Task details.
Go through the data below and gather each line containing "Figure".

Data excerpt.
################
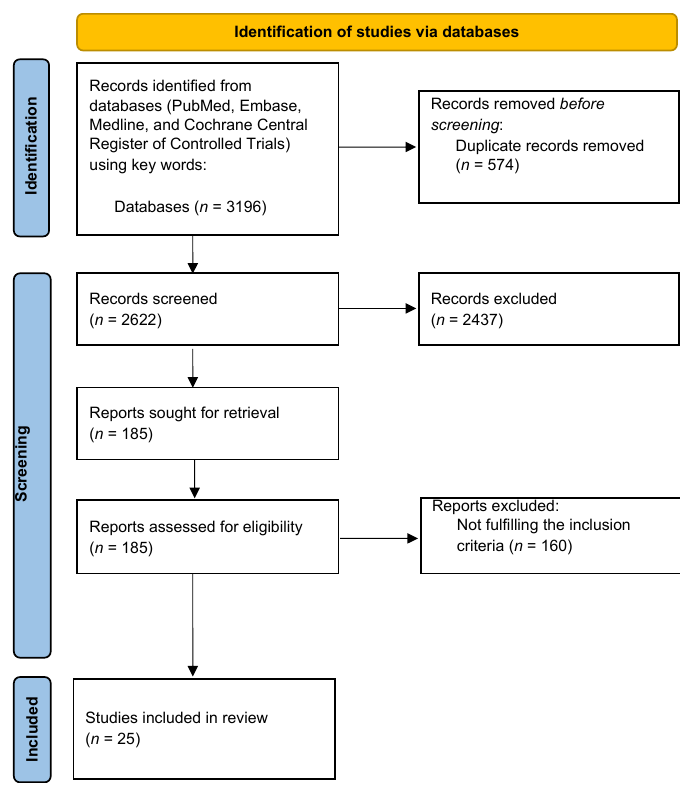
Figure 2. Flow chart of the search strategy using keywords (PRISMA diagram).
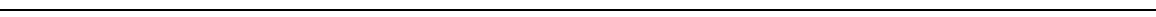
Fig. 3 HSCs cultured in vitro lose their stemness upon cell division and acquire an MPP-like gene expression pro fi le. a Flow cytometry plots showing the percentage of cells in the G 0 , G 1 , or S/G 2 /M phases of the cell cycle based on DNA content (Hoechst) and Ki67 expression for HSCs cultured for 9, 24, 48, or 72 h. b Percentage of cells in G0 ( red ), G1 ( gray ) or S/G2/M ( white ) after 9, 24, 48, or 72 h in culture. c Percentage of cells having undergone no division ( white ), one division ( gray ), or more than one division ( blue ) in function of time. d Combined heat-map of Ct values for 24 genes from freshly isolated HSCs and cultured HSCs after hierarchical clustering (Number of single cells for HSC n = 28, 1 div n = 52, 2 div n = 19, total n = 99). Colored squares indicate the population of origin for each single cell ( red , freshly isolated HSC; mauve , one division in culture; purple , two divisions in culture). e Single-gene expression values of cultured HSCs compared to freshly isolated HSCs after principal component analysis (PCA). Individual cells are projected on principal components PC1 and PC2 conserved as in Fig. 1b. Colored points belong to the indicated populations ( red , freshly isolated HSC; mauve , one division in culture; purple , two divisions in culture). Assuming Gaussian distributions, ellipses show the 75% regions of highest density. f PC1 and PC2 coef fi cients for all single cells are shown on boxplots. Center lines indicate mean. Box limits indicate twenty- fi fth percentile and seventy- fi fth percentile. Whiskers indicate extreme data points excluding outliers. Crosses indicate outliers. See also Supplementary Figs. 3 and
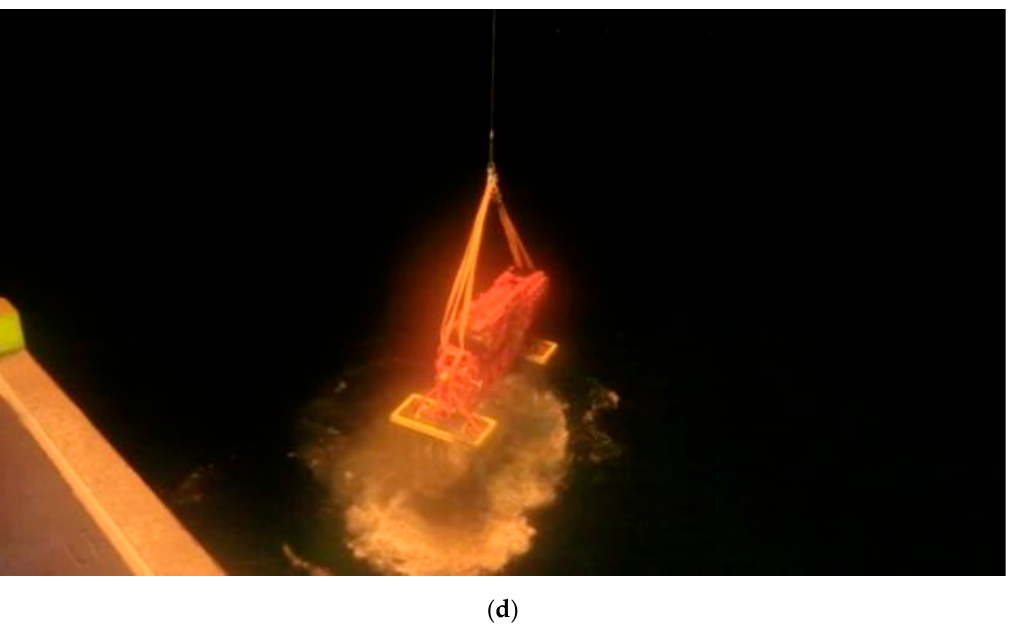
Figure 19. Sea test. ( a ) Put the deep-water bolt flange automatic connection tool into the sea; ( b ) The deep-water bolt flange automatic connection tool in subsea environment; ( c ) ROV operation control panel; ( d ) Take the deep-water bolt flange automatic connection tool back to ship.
################
Reply to the task.
Figure 2. Flow chart of the search strategy using keywords (PRISMA diagram).
Figure 19. Sea test. ( a ) Put the deep-water bolt flange automatic connection tool into the sea; ( b ) The deep-water bolt flange automatic connection tool in subsea environment; ( c ) ROV operation control panel; ( d ) Take the deep-water bolt flange automatic connection tool back to ship.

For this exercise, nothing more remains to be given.